'''

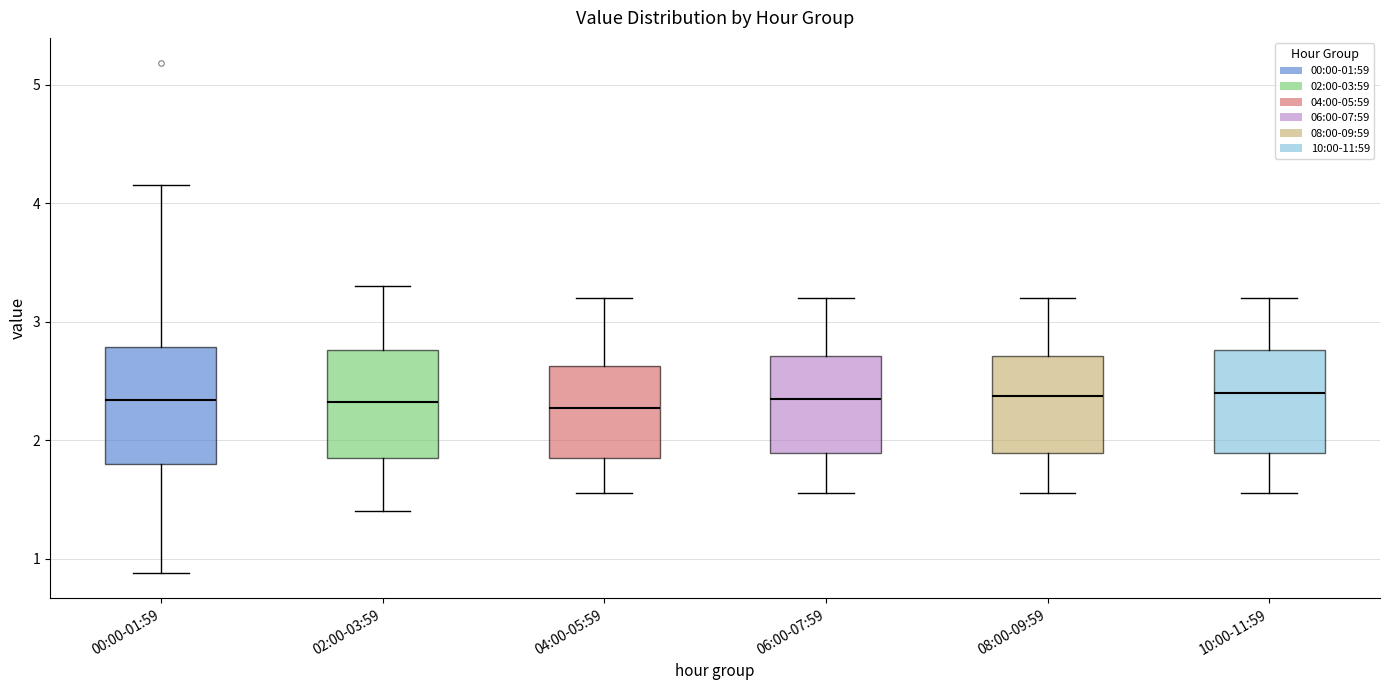

Reading left to right, transcribe this box plot: for each box, give where its median line is, the range the box spans, and where its two whiskers end, as read against the y-axis. The values are not printed on the chart, so give them approximately, as read against the axis.

00:00-01:59: median 2.3, box 1.8 to 2.8, whiskers 0.9 to 4.2
02:00-03:59: median 2.3, box 1.9 to 2.8, whiskers 1.4 to 3.3
04:00-05:59: median 2.3, box 1.9 to 2.6, whiskers 1.6 to 3.2
06:00-07:59: median 2.4, box 1.9 to 2.7, whiskers 1.6 to 3.2
08:00-09:59: median 2.4, box 1.9 to 2.7, whiskers 1.6 to 3.2
10:00-11:59: median 2.4, box 1.9 to 2.8, whiskers 1.6 to 3.2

'''

Work to complete: Repeat all of the data above word for word, and leave out the pictures.

Written reply:
Reading left to right, transcribe this box plot: for each box, give where its median line is, the range the box spans, and where its two whiskers end, as read against the y-axis. The values are not printed on the chart, so give them approximately, as read against the axis.

00:00-01:59: median 2.3, box 1.8 to 2.8, whiskers 0.9 to 4.2
02:00-03:59: median 2.3, box 1.9 to 2.8, whiskers 1.4 to 3.3
04:00-05:59: median 2.3, box 1.9 to 2.6, whiskers 1.6 to 3.2
06:00-07:59: median 2.4, box 1.9 to 2.7, whiskers 1.6 to 3.2
08:00-09:59: median 2.4, box 1.9 to 2.7, whiskers 1.6 to 3.2
10:00-11:59: median 2.4, box 1.9 to 2.8, whiskers 1.6 to 3.2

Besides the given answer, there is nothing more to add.